The A380 began flying for airlines just in 2007, when Singapore Airlines put the jet into passenger service.
Dubai-based carrier Emirates was an enthusiastic supporter of the jet, ordering nearly half of all the roughly 270 A380s Airbus is expected to have made before the line ends.
Beyond Emirates, however, the A380 never found the broad customer base Airbus envisioned.
No U.S. carriers ever gave serious consideration to ordering the jet. About a dozen other global airlines bought the jet, including Air France, British Airways, Korean Air, Lufthansa and Qantas, among others. But, aside from Emirates, the A380 was just a niche player in the fleets of most airlines to fly it.
For many of the A380’s current operators, the giant jet served as a canvas to create some of the most opulent passenger seats ever.
Singapore Airlines, already regarded as one of the world’s most luxurious carriers, used the A380 to roll out its spacious suites with private sliding doors and separate bed and siting areas.
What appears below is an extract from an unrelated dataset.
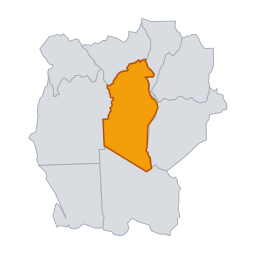 Chad highlighted, Equal Earth projection, rotated 178°
{"feature_id": "TCD", "entity_name": "Chad", "entity_type": "country or territory", "adm_level": 0, "iso_a3": "TCD", "parent_name": "Africa", "parent_adm1": "", "projection": "equal_earth", "projection_center": [18.978, 15.46], "detail": "fine", "context": "with_neighbors", "style": "filled", "palette": "amber", "viewbox_px": 256, "rotation_deg": 178, "n_neighbors": 8, "source": "natural_earth", "source_scale": "50m", "svg_char_len": 8297}
<svg xmlns="http://www.w3.org/2000/svg" viewBox="0 0 256 256"><g transform="rotate(178 128 128)"><path d="M156.1,190.6L152.1,187.5L150.2,185.5L150.7,177.4L147.6,172.9L147.0,168.2L145.1,166.1L145.0,161.9L143.9,159.2L142.1,159.6L143.9,154.1L143.3,151.1L145.0,149.0L143.9,147.3L147.6,137.8L152.2,138.3L151.7,107.5L157.6,107.5L157.4,93.7L218.5,93.7L220.4,100.5L219.4,101.7L220.4,108.9L222.6,117.2L227.6,121.5L225.1,125.5L221.3,126.6L219.8,128.8L217.4,143.8L218.1,146.6L217.4,152.7L215.4,159.7L212.3,163.2L209.7,171.5L207.2,173.5L205.8,181.0L206.0,187.4L205.8,181.8L205.1,181.7L204.4,175.7L201.7,172.9L201.0,167.8L201.5,162.5L199.0,162.0L198.7,163.6L195.5,164.0L196.8,166.0L197.4,170.3L192.0,179.4L189.3,180.1L184.7,175.9L182.8,177.4L182.2,179.5L179.5,180.8L179.4,182.3L174.1,182.3L173.4,180.8L169.5,180.6L167.6,181.8L166.2,181.2L162.5,175.1L158.7,176.1L155.9,185.7L152.5,187.9L156.1,190.6Z" fill="#d9dde1" stroke="#a8b0b8" stroke-width="1"/><path d="M105.3,87.7L106.5,98.5L108.4,100.3L108.4,102.5L110.6,104.9L109.4,107.8L107.3,122.0L107.0,131.1L100.3,137.7L97.9,147.0L100.1,149.6L100.0,154.2L103.4,154.4L102.9,157.7L101.4,158.1L101.2,160.4L100.2,160.5L96.7,152.8L95.5,152.5L91.3,156.4L84.4,154.0L82.9,154.9L79.8,154.7L76.7,157.8L74.0,157.9L67.7,154.3L65.1,156.0L62.5,155.9L60.5,153.2L55.3,150.6L49.7,151.4L48.3,152.9L47.4,157.0L45.9,159.9L45.4,166.2L41.4,162.1L39.5,162.1L37.7,164.2L37.9,159.4L31.9,157.7L31.8,154.3L29.0,149.7L28.4,146.5L28.9,143.1L32.3,142.8L34.3,140.3L46.1,138.6L46.7,134.2L49.7,129.5L50.1,113.4L57.5,110.3L72.9,96.7L90.7,83.6L98.8,86.5L101.6,90.3L105.3,87.7Z" fill="#d9dde1" stroke="#a8b0b8" stroke-width="1"/><path d="M39.9,204.7L40.3,188.7L41.3,184.2L45.7,177.6L45.1,175.6L46.2,172.8L45.1,168.6L45.9,159.9L47.4,157.0L48.3,152.9L49.7,151.4L55.3,150.6L60.5,153.2L62.5,155.9L65.1,156.0L67.7,154.3L74.0,157.9L76.7,157.8L79.8,154.7L82.9,154.9L84.4,154.0L91.3,156.4L95.5,152.5L96.7,152.8L100.2,160.5L101.2,160.4L103.3,163.2L102.4,166.8L97.9,172.3L93.5,187.2L90.6,190.1L88.0,199.6L84.4,202.0L81.4,199.0L79.4,199.2L76.2,203.3L74.7,203.4L70.7,215.4L65.2,218.0L63.1,217.6L61.1,219.2L56.8,219.0L54.0,214.6L52.3,209.4L48.6,204.7L39.9,204.7Z" fill="#d9dde1" stroke="#a8b0b8" stroke-width="1"/><path d="M102.9,157.7L104.9,162.2L105.0,171.7L107.9,178.1L101.0,177.9L99.9,181.2L103.0,185.4L105.3,186.6L107.7,194.5L104.1,203.7L102.9,205.0L102.5,215.7L105.0,219.4L107.4,225.7L109.9,228.0L110.7,233.4L110.3,237.2L101.7,233.6L76.8,233.2L77.5,227.6L75.5,222.8L73.1,221.6L72.0,218.4L70.6,217.4L72.1,210.3L74.7,203.4L76.2,203.3L79.4,199.2L81.4,199.0L84.4,202.0L88.0,199.6L90.6,190.1L93.5,187.2L97.9,172.3L102.4,166.8L103.3,163.2L101.2,160.4L101.4,158.1L102.9,157.7Z" fill="#d9dde1" stroke="#a8b0b8" stroke-width="1"/><path d="M171.1,212.1L169.4,212.8L162.0,211.9L157.5,214.5L155.4,213.0L149.5,216.6L147.0,215.8L144.7,220.7L136.8,218.6L129.1,213.5L126.2,215.8L124.1,219.5L123.7,224.5L116.6,222.9L113.5,226.7L110.7,233.4L109.9,228.0L107.4,225.7L105.0,219.4L102.5,215.7L102.4,210.5L102.9,205.0L104.1,203.7L106.8,196.4L111.2,195.9L112.2,194.0L114.4,195.8L121.1,193.1L126.1,187.8L125.6,185.3L132.2,185.1L137.2,181.7L141.0,174.0L143.7,171.1L147.0,169.9L147.6,172.9L150.7,177.4L150.2,185.5L159.0,193.5L159.1,195.9L164.9,202.7L166.3,207.0L170.3,209.8L171.1,212.1Z" fill="#d9dde1" stroke="#a8b0b8" stroke-width="1"/><path d="M218.5,93.7L157.4,93.7L156.6,44.5L155.0,39.1L156.2,35.0L155.4,32.2L157.1,29.1L163.7,28.9L175.8,33.7L181.5,29.7L185.9,29.1L189.4,30.0L190.9,33.2L192.0,31.1L199.9,33.0L202.3,31.4L206.1,42.8L202.9,54.0L201.7,55.2L197.6,50.0L193.5,40.4L193.1,41.0L203.1,65.4L211.9,80.4L210.9,81.6L211.3,86.1L218.5,93.7Z" fill="#d9dde1" stroke="#a8b0b8" stroke-width="1"/><path d="M156.6,44.5L157.6,107.5L151.7,107.5L151.6,110.5L110.5,84.0L101.6,90.3L98.8,86.5L90.7,83.6L88.6,79.3L84.6,76.1L82.2,77.4L80.5,73.5L80.4,70.6L77.5,65.7L79.6,62.8L79.7,51.8L80.8,46.4L79.2,37.4L81.7,35.9L81.7,30.3L89.3,23.8L89.7,18.8L95.4,21.0L97.5,20.5L101.6,21.5L108.1,24.5L110.3,30.3L121.7,34.4L127.0,37.7L131.8,32.9L130.6,27.8L132.2,24.7L135.7,21.6L139.1,20.7L145.8,22.0L147.5,25.0L155.8,26.9L157.1,29.1L155.4,32.2L156.2,35.0L155.0,39.1L156.6,44.5Z" fill="#d9dde1" stroke="#a8b0b8" stroke-width="1"/><path d="M189.6,224.4L184.9,219.7L183.6,216.6L176.8,218.9L174.4,218.0L170.3,209.8L166.3,207.0L164.9,202.7L159.1,195.9L159.0,193.5L152.5,187.9L155.9,185.7L158.7,176.1L162.5,175.1L166.2,181.2L167.6,181.8L169.5,180.6L173.4,180.8L174.1,182.3L179.4,182.3L179.5,180.8L182.2,179.5L182.8,177.4L184.7,175.9L189.3,180.1L192.0,179.4L197.4,170.3L196.8,166.0L195.5,164.0L198.7,163.6L199.0,162.0L201.5,162.5L201.0,167.8L201.7,172.9L204.4,175.7L205.1,181.7L205.8,181.8L206.0,187.4L205.2,189.6L202.4,189.7L200.6,193.8L203.9,194.3L206.6,197.8L207.6,200.7L210.0,202.3L213.3,210.1L203.2,222.4L199.5,222.4L195.2,224.1L191.8,222.5L189.6,224.4Z" fill="#d9dde1" stroke="#a8b0b8" stroke-width="1"/><path d="M152.4,111.0L152.4,114.2L152.5,117.3L152.5,120.4L152.5,123.5L152.6,126.6L152.6,129.8L152.6,132.9L152.7,136.0L152.7,137.1L152.6,137.5L151.2,137.3L150.7,137.3L149.9,137.5L148.8,137.6L148.1,137.6L147.6,138.1L147.2,138.8L147.4,140.4L147.3,140.9L147.2,141.4L146.9,141.9L146.5,142.2L146.3,142.6L146.1,143.3L145.9,143.6L145.9,144.1L145.8,144.5L145.6,144.8L145.1,144.9L144.8,145.1L144.5,145.5L144.3,145.7L144.4,146.1L144.6,146.5L144.6,147.2L144.7,147.6L145.0,147.9L145.1,148.2L145.2,148.5L144.4,149.2L144.1,149.4L143.8,149.7L143.7,149.8L143.3,150.3L143.0,150.7L142.9,151.0L142.9,151.5L143.2,152.3L143.4,152.9L143.5,153.4L143.6,153.9L143.6,154.4L143.4,154.8L143.2,155.2L142.3,155.9L141.9,156.7L141.5,157.7L141.5,158.2L141.6,158.5L141.7,158.8L142.0,159.0L142.4,159.0L143.0,158.9L143.6,158.8L144.2,159.1L144.6,159.9L144.4,160.5L144.7,161.6L144.9,162.9L144.9,163.3L145.0,163.5L145.4,163.6L145.5,163.9L145.3,166.1L145.5,166.8L145.8,167.2L146.1,167.5L146.4,167.8L146.6,168.0L146.9,168.0L147.3,168.4L147.4,169.0L147.4,169.5L147.2,170.7L147.0,171.5L146.8,171.4L146.3,171.2L145.7,171.1L145.0,170.9L144.4,171.2L143.7,171.6L143.5,172.0L143.3,172.1L142.9,172.1L142.7,172.2L142.5,172.4L142.3,172.8L141.2,173.4L141.0,173.7L140.9,173.9L140.9,174.2L141.0,174.7L141.0,175.4L140.8,175.9L140.5,176.3L140.2,176.5L139.8,176.8L139.3,178.0L139.0,178.2L138.6,178.2L137.2,180.1L137.1,180.6L136.6,181.4L136.0,182.2L135.4,182.7L135.4,182.8L135.2,183.0L134.9,183.2L133.7,184.2L132.3,184.2L131.6,184.6L131.0,184.8L130.1,185.0L129.9,185.0L128.7,185.1L127.4,185.0L126.8,185.2L126.3,185.6L126.0,185.9L125.9,186.0L126.0,186.2L126.0,186.3L126.9,187.2L127.2,187.6L126.9,188.0L126.6,188.4L126.1,189.4L125.2,190.5L124.8,190.9L124.6,191.1L124.4,191.8L124.3,192.0L123.7,192.1L122.5,192.1L121.0,192.4L120.0,192.5L119.4,192.4L118.6,192.9L118.3,193.1L118.1,193.1L117.3,193.6L116.6,194.4L116.3,194.6L115.4,194.9L115.0,195.4L114.8,195.5L114.2,194.8L113.8,194.1L113.6,193.5L113.6,193.2L113.4,193.3L113.1,193.6L112.8,193.9L112.7,194.5L111.7,195.0L110.8,195.3L110.4,195.8L109.8,196.0L109.1,195.9L108.5,195.7L107.9,195.7L108.2,195.1L108.3,194.7L108.3,194.2L108.3,193.8L107.9,193.6L107.7,193.3L107.2,191.7L106.7,190.0L106.0,188.3L105.2,187.2L104.6,186.6L104.2,186.3L104.0,186.1L102.9,185.0L101.9,183.7L101.6,183.1L101.0,182.2L100.4,181.3L100.1,180.9L100.0,180.2L100.4,179.5L100.9,178.7L101.4,178.2L102.1,178.1L103.3,178.3L104.5,178.4L105.8,178.3L106.1,178.1L106.4,178.1L107.1,178.3L108.3,178.3L108.9,178.0L108.2,177.4L107.5,176.5L106.9,175.5L106.5,174.6L106.1,173.4L105.8,172.0L105.6,170.1L105.6,169.0L105.8,168.3L106.1,167.0L105.9,166.3L105.9,165.7L105.9,164.9L105.8,164.4L105.3,163.0L105.3,162.9L104.9,161.9L104.7,160.2L104.2,159.1L103.5,158.6L103.1,158.0L103.0,156.8L102.7,156.5L101.5,156.1L100.6,156.1L99.9,154.9L99.0,153.2L98.2,151.7L97.7,148.7L97.4,146.9L97.8,146.4L98.5,145.2L99.3,142.8L101.3,139.1L102.3,137.3L104.3,134.5L106.8,131.1L108.2,129.1L108.4,125.6L108.7,121.9L108.9,119.1L109.1,115.8L109.3,113.1L109.5,111.1L109.7,108.2L109.8,107.7L110.8,105.4L110.9,105.1L110.7,104.8L109.4,102.9L108.9,102.5L108.7,101.5L109.1,100.9L107.5,97.8L107.1,97.4L106.9,97.0L106.9,96.4L106.9,94.2L106.5,90.8L106.0,86.8L107.9,85.7L109.3,84.8L111.1,83.7L112.8,84.9L115.3,86.5L117.7,88.1L120.2,89.7L122.6,91.4L125.1,93.0L127.6,94.6L130.0,96.3L132.5,97.9L135.0,99.5L137.4,101.2L139.9,102.8L142.4,104.5L144.9,106.1L147.4,107.8L149.9,109.4L152.4,111.0Z" fill="#f59e0b" stroke="#b45309" stroke-width="1.5"/></g></svg>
Emirates, along with United Arab Emirates rival Etihad, added showers to their versions of the jet.
Now, though, the line will soon come to an end.
Some will view the Aribus’ move as a validation for Boeing’s focus on its Dreamliner. And, for Airbus, the short-lived run of its signature A380 product will be viewed as an embarrassing miscalculation. The Associated Press notes that “a pall of mourning hung in the atmosphere Thursday at (the Airbus) headquarters in the southern French city of Toulouse — but there was also a hint of relief after years of straining to keep the A380 alive.”
“It’s a painful decision for us,” CEO Tom Enders said. “We’ve invested a lot of effort, a lot of resources, a lot of sweat … but we need to be realistic.”